Print all of the records below, copying every line character for character.

#### SOURCE DATA
------------------------

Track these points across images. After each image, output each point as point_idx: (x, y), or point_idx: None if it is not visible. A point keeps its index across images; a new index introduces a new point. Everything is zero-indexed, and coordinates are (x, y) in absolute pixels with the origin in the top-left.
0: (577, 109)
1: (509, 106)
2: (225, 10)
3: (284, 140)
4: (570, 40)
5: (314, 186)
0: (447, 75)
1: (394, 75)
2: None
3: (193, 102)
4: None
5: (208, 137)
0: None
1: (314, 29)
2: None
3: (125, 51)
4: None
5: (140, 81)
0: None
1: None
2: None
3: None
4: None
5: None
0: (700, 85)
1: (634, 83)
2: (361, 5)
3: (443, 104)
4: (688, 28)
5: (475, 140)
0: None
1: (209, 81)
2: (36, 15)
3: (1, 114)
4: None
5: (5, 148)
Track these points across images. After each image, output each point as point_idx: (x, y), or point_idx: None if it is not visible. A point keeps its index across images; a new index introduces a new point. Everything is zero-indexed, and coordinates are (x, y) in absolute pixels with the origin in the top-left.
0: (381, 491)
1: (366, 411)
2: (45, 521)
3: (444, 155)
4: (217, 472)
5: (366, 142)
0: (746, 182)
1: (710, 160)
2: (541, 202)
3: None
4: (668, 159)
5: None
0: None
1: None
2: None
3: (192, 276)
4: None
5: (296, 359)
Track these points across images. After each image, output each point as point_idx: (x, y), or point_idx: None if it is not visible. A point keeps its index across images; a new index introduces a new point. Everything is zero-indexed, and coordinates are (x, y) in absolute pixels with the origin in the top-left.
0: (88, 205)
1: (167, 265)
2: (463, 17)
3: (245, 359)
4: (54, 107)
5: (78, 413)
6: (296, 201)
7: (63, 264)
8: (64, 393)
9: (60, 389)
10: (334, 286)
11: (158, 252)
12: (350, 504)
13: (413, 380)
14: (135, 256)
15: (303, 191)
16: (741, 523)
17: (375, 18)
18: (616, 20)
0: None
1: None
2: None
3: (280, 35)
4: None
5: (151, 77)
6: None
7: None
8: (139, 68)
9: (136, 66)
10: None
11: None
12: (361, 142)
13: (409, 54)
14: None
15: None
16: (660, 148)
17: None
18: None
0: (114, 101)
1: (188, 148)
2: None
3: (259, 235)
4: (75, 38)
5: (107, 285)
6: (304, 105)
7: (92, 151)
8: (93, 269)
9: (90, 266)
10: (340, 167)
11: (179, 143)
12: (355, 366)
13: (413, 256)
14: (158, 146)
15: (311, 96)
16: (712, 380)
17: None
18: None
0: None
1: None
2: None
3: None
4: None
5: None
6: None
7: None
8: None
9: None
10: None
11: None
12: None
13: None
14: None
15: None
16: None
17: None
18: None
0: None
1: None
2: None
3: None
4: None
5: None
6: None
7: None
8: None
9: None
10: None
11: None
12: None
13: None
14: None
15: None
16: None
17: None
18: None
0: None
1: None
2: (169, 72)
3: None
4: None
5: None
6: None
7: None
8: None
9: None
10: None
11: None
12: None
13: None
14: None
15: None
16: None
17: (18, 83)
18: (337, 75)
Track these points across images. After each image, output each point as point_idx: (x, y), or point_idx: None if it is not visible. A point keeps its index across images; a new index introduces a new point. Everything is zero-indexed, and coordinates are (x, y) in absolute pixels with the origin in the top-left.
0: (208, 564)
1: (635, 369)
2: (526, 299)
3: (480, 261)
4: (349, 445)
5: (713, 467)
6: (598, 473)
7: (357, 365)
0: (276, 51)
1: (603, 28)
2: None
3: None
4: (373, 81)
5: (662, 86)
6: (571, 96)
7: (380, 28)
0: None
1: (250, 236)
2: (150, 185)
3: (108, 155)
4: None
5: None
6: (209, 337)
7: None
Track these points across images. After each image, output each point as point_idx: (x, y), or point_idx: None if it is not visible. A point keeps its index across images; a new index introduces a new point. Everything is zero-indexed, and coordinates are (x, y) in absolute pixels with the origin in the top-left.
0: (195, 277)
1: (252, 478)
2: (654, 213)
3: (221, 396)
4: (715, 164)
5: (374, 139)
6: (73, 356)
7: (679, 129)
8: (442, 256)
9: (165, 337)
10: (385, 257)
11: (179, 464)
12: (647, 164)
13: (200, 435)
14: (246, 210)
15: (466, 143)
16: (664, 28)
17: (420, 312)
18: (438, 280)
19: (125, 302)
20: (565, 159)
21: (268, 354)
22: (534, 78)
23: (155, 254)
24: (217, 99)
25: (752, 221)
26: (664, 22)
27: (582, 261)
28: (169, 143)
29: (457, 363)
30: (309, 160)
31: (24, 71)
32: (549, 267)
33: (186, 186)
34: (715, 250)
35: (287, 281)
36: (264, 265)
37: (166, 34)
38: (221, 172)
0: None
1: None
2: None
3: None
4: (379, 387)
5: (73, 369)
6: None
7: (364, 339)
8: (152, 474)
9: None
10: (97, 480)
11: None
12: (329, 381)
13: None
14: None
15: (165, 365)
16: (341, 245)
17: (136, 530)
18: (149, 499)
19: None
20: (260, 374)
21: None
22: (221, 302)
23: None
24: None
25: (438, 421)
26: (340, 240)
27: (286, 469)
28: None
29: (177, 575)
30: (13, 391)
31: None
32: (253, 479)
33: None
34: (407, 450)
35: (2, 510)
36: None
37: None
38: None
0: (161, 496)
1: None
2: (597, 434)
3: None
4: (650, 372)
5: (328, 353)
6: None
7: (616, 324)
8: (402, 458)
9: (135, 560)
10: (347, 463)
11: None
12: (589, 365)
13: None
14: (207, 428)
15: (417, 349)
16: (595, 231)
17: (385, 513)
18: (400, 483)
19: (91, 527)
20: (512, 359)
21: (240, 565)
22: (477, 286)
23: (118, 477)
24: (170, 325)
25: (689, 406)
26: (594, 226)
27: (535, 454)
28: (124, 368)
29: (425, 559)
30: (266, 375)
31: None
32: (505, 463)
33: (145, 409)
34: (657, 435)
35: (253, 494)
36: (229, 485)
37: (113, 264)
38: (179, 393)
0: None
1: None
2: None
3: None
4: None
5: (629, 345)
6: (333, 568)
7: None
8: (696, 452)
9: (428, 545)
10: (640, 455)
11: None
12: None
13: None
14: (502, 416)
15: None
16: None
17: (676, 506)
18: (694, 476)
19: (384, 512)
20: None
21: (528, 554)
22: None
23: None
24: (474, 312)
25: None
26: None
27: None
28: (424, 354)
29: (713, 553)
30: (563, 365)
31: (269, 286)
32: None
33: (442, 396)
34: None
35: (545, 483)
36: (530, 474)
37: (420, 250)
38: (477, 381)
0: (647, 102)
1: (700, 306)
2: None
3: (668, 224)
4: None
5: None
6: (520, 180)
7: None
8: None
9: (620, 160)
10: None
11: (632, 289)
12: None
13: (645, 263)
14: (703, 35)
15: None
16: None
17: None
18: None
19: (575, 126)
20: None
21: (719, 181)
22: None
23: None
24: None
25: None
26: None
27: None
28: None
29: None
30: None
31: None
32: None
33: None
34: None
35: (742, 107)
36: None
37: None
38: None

------------------------

#### COMPLETE OUTPUT
Track these points across images. After each image, output each point as point_idx: (x, y), or point_idx: None if it is not visible. A point keeps its index across images; a new index introduces a new point. Everything is zero-indexed, and coordinates are (x, y) in absolute pixels with the origin in the top-left.
0: (577, 109)
1: (509, 106)
2: (225, 10)
3: (284, 140)
4: (570, 40)
5: (314, 186)
0: (447, 75)
1: (394, 75)
2: None
3: (193, 102)
4: None
5: (208, 137)
0: None
1: (314, 29)
2: None
3: (125, 51)
4: None
5: (140, 81)
0: None
1: None
2: None
3: None
4: None
5: None
0: (700, 85)
1: (634, 83)
2: (361, 5)
3: (443, 104)
4: (688, 28)
5: (475, 140)
0: None
1: (209, 81)
2: (36, 15)
3: (1, 114)
4: None
5: (5, 148)
Track these points across images. After each image, output each point as point_idx: (x, y), or point_idx: None if it is not visible. A point keeps its index across images; a new index introduces a new point. Everything is zero-indexed, and coordinates are (x, y) in absolute pixels with the origin in the top-left.
0: (381, 491)
1: (366, 411)
2: (45, 521)
3: (444, 155)
4: (217, 472)
5: (366, 142)
0: (746, 182)
1: (710, 160)
2: (541, 202)
3: None
4: (668, 159)
5: None
0: None
1: None
2: None
3: (192, 276)
4: None
5: (296, 359)
Track these points across images. After each image, output each point as point_idx: (x, y), or point_idx: None if it is not visible. A point keeps its index across images; a new index introduces a new point. Everything is zero-indexed, and coordinates are (x, y) in absolute pixels with the origin in the top-left.
0: (88, 205)
1: (167, 265)
2: (463, 17)
3: (245, 359)
4: (54, 107)
5: (78, 413)
6: (296, 201)
7: (63, 264)
8: (64, 393)
9: (60, 389)
10: (334, 286)
11: (158, 252)
12: (350, 504)
13: (413, 380)
14: (135, 256)
15: (303, 191)
16: (741, 523)
17: (375, 18)
18: (616, 20)
0: None
1: None
2: None
3: (280, 35)
4: None
5: (151, 77)
6: None
7: None
8: (139, 68)
9: (136, 66)
10: None
11: None
12: (361, 142)
13: (409, 54)
14: None
15: None
16: (660, 148)
17: None
18: None
0: (114, 101)
1: (188, 148)
2: None
3: (259, 235)
4: (75, 38)
5: (107, 285)
6: (304, 105)
7: (92, 151)
8: (93, 269)
9: (90, 266)
10: (340, 167)
11: (179, 143)
12: (355, 366)
13: (413, 256)
14: (158, 146)
15: (311, 96)
16: (712, 380)
17: None
18: None
0: None
1: None
2: None
3: None
4: None
5: None
6: None
7: None
8: None
9: None
10: None
11: None
12: None
13: None
14: None
15: None
16: None
17: None
18: None
0: None
1: None
2: None
3: None
4: None
5: None
6: None
7: None
8: None
9: None
10: None
11: None
12: None
13: None
14: None
15: None
16: None
17: None
18: None
0: None
1: None
2: (169, 72)
3: None
4: None
5: None
6: None
7: None
8: None
9: None
10: None
11: None
12: None
13: None
14: None
15: None
16: None
17: (18, 83)
18: (337, 75)
Track these points across images. After each image, output each point as point_idx: (x, y), or point_idx: None if it is not visible. A point keeps its index across images; a new index introduces a new point. Everything is zero-indexed, and coordinates are (x, y) in absolute pixels with the origin in the top-left.
0: (208, 564)
1: (635, 369)
2: (526, 299)
3: (480, 261)
4: (349, 445)
5: (713, 467)
6: (598, 473)
7: (357, 365)
0: (276, 51)
1: (603, 28)
2: None
3: None
4: (373, 81)
5: (662, 86)
6: (571, 96)
7: (380, 28)
0: None
1: (250, 236)
2: (150, 185)
3: (108, 155)
4: None
5: None
6: (209, 337)
7: None
Track these points across images. After each image, output each point as point_idx: (x, y), or point_idx: None if it is not visible. A point keeps its index across images; a new index introduces a new point. Everything is zero-indexed, and coordinates are (x, y) in absolute pixels with the origin in the top-left.
0: (195, 277)
1: (252, 478)
2: (654, 213)
3: (221, 396)
4: (715, 164)
5: (374, 139)
6: (73, 356)
7: (679, 129)
8: (442, 256)
9: (165, 337)
10: (385, 257)
11: (179, 464)
12: (647, 164)
13: (200, 435)
14: (246, 210)
15: (466, 143)
16: (664, 28)
17: (420, 312)
18: (438, 280)
19: (125, 302)
20: (565, 159)
21: (268, 354)
22: (534, 78)
23: (155, 254)
24: (217, 99)
25: (752, 221)
26: (664, 22)
27: (582, 261)
28: (169, 143)
29: (457, 363)
30: (309, 160)
31: (24, 71)
32: (549, 267)
33: (186, 186)
34: (715, 250)
35: (287, 281)
36: (264, 265)
37: (166, 34)
38: (221, 172)
0: None
1: None
2: None
3: None
4: (379, 387)
5: (73, 369)
6: None
7: (364, 339)
8: (152, 474)
9: None
10: (97, 480)
11: None
12: (329, 381)
13: None
14: None
15: (165, 365)
16: (341, 245)
17: (136, 530)
18: (149, 499)
19: None
20: (260, 374)
21: None
22: (221, 302)
23: None
24: None
25: (438, 421)
26: (340, 240)
27: (286, 469)
28: None
29: (177, 575)
30: (13, 391)
31: None
32: (253, 479)
33: None
34: (407, 450)
35: (2, 510)
36: None
37: None
38: None
0: (161, 496)
1: None
2: (597, 434)
3: None
4: (650, 372)
5: (328, 353)
6: None
7: (616, 324)
8: (402, 458)
9: (135, 560)
10: (347, 463)
11: None
12: (589, 365)
13: None
14: (207, 428)
15: (417, 349)
16: (595, 231)
17: (385, 513)
18: (400, 483)
19: (91, 527)
20: (512, 359)
21: (240, 565)
22: (477, 286)
23: (118, 477)
24: (170, 325)
25: (689, 406)
26: (594, 226)
27: (535, 454)
28: (124, 368)
29: (425, 559)
30: (266, 375)
31: None
32: (505, 463)
33: (145, 409)
34: (657, 435)
35: (253, 494)
36: (229, 485)
37: (113, 264)
38: (179, 393)
0: None
1: None
2: None
3: None
4: None
5: (629, 345)
6: (333, 568)
7: None
8: (696, 452)
9: (428, 545)
10: (640, 455)
11: None
12: None
13: None
14: (502, 416)
15: None
16: None
17: (676, 506)
18: (694, 476)
19: (384, 512)
20: None
21: (528, 554)
22: None
23: None
24: (474, 312)
25: None
26: None
27: None
28: (424, 354)
29: (713, 553)
30: (563, 365)
31: (269, 286)
32: None
33: (442, 396)
34: None
35: (545, 483)
36: (530, 474)
37: (420, 250)
38: (477, 381)
0: (647, 102)
1: (700, 306)
2: None
3: (668, 224)
4: None
5: None
6: (520, 180)
7: None
8: None
9: (620, 160)
10: None
11: (632, 289)
12: None
13: (645, 263)
14: (703, 35)
15: None
16: None
17: None
18: None
19: (575, 126)
20: None
21: (719, 181)
22: None
23: None
24: None
25: None
26: None
27: None
28: None
29: None
30: None
31: None
32: None
33: None
34: None
35: (742, 107)
36: None
37: None
38: None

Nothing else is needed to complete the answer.